After my little fiasco jumpering the input caps, I decided to do an all-out upgrade. 

 NOW the amp sounds fantastic! Pre-modification, the headphone out jack on my $200 cheapo Sony receiver sounded BETTER than the Creek. Adding a regulated power supply only seemed to improve the SNR. The Sony receiver still sounded better. I then tried various opamps - LM4562, OPA2132, and finally dual AD843's. The AD843's sounded the best of the 3. I then tried a pair of OPA627BP's (normally $27/each) that I got cheap off ebay, but they turned out to be COUNTERFEIT - ironically, they sounded better than the AD843's! 

 My last step was to replace the input caps with AudioCap polypropylenes and all of the electrolytics with Elna Silmic II's, except the big power supply cap, which I replaced with a Nichicon FG. I also replaced the counterfeit OPA627BP's with real OPA627AP's from digikey. The only problem was that the caps were too big to fit in neatly, so they're bent into funky directions.

 The headphone amplifier sounds way better now. Before the Creek's bass was weak, and the upper highs were muted compared to my cheap receiver. After the upgrade, the receiver now sounds considerably worse - "dry" and less pleasant. Bass is improved, and vocals sound buttery smooth. There is much more detail and separation in the upper highs. I'm very happy with the way it sounds now with my HD650's.

 Total Cost of mods:
 Elpac WM080-1950-760 regulated PS - $19 
 OPA627AP x 2 = $38
 Brown Dog adapter = $10
 Elna Silmic II and Nichicon caps = $20

 I hope this additional information will help someone. The OBH-11's were selling new for <$100 on ebay a while ago, so this might be a worthwhile project.


----------



## rogerlike

Nice. Does it still fit into the case?


----------



## SmellyGas

Quote:


  Originally Posted by *rogerlike* /img/forum/go_quote.gif 
_Nice. Does it still fit into the case?_

 

Yes, with the creative capacitor bending. I guess I could have also used smaller caps (with lower voltage rating). Oh well.


----------



## rogerlike

You should send the pic in to Creek, see what he says!


----------



## tubes

I have some 220uf Rubycon ZL low impedance caps that I can use to replace the existing output caps. Are low impedance caps the wrong choice for the output caps, I have heard that low impedance caps can cause oscilation? Thanks for your help.

 Phill


----------



## yzriver

Quote:


  Originally Posted by *tubes* /img/forum/go_quote.gif 
_I have some 220uf Rubycon ZL low impedance caps that I can use to replace the existing output caps. Are low impedance caps the wrong choice for the output caps, I have heard that low impedance caps can cause oscilation? Thanks for your help.

**Written task:**
From the headphone amp thread, list every item in the total cost of mods together with its stated price. You won't need the records that come after this headphone amp thread.

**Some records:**
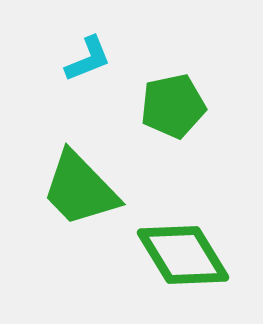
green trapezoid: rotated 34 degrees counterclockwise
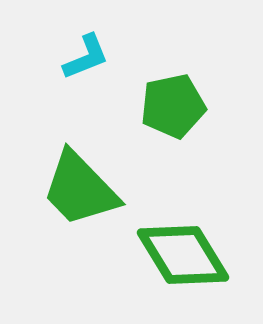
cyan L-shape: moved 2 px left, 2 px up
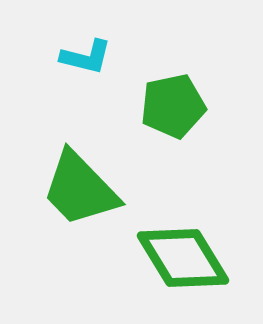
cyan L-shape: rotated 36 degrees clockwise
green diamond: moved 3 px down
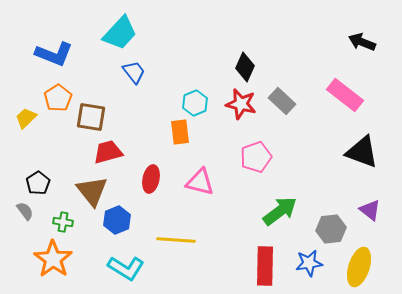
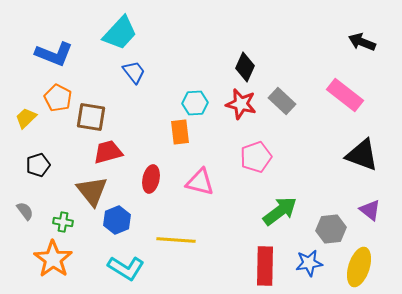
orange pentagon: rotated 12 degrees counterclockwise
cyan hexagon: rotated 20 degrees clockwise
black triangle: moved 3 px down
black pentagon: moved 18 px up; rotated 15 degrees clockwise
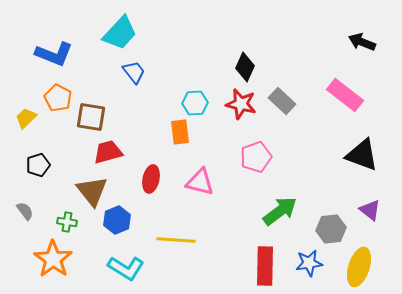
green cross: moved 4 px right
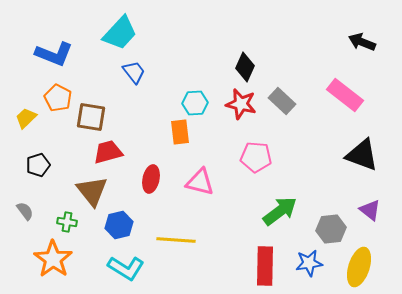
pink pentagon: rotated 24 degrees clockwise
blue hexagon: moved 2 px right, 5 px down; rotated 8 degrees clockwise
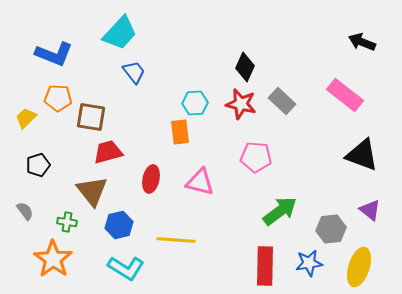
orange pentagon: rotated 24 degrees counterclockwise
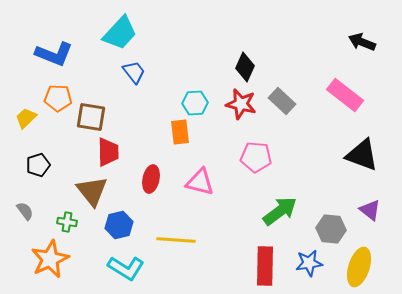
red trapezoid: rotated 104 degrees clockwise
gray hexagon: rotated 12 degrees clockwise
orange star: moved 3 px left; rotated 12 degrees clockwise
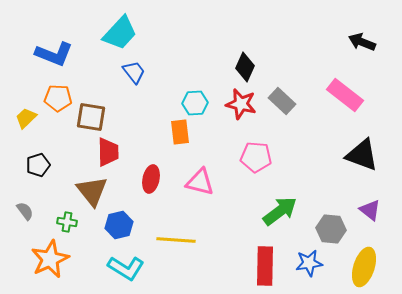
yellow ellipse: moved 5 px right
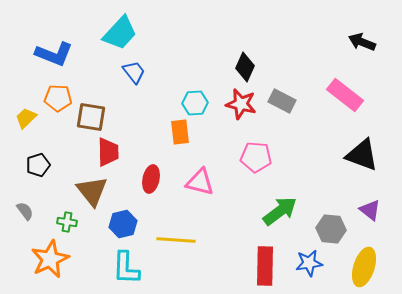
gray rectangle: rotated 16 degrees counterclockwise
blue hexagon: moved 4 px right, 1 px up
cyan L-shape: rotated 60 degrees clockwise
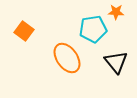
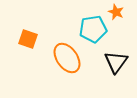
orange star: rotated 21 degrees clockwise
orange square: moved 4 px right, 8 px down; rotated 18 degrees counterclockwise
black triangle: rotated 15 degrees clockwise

==

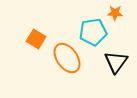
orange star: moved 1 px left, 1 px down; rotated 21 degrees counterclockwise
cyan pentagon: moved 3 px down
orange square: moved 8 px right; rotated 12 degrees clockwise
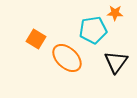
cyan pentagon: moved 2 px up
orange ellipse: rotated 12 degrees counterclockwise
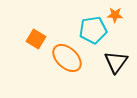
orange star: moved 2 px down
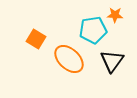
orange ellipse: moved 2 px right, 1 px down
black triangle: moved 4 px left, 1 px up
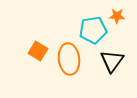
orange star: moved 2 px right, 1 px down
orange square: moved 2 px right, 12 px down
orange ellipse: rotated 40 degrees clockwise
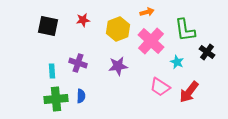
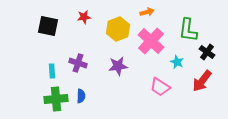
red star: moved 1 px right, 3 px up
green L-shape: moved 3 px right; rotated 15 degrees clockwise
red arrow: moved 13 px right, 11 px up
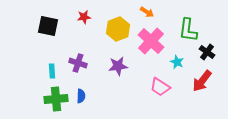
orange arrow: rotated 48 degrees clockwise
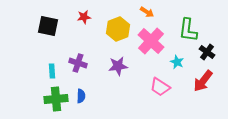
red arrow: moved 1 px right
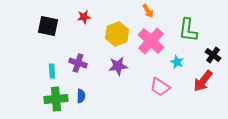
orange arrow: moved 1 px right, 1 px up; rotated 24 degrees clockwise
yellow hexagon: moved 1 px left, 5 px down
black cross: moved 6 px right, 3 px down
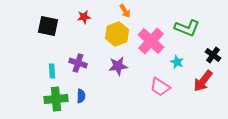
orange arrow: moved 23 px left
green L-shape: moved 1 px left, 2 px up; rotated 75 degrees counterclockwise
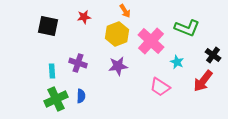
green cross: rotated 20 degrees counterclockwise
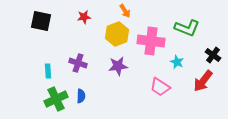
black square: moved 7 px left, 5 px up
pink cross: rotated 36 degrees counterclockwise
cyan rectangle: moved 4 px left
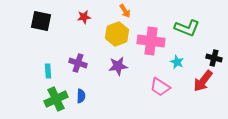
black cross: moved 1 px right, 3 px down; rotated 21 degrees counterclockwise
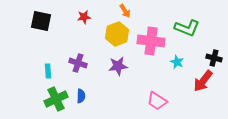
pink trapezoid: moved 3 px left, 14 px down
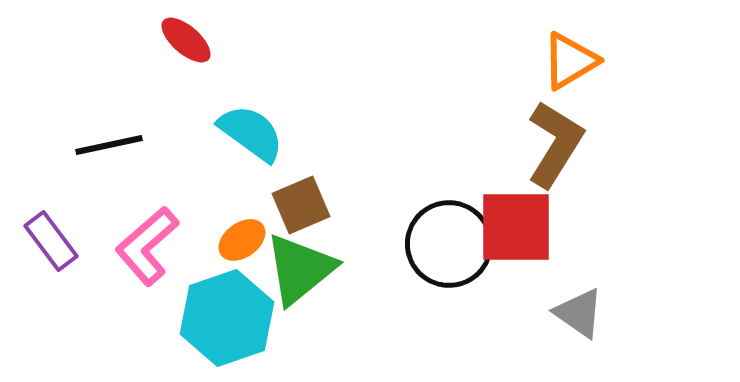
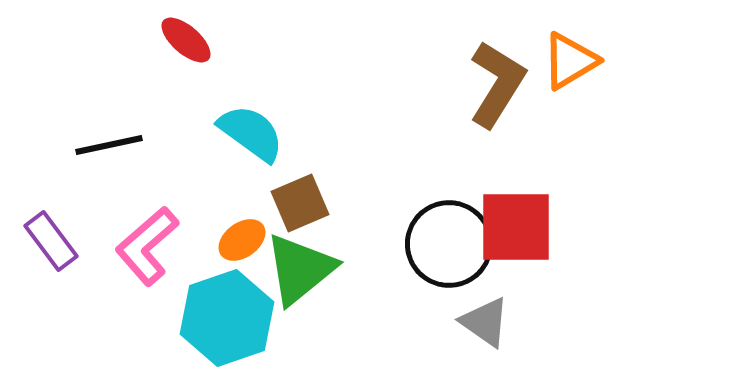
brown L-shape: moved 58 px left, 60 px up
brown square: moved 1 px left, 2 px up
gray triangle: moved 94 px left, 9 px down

**Worked answer:**
- Elpac WM080-1950-760 regulated PS: $19
- OPA627AP x 2: $38
- Brown Dog adapter: $10
- Elna Silmic II and Nichicon caps: $20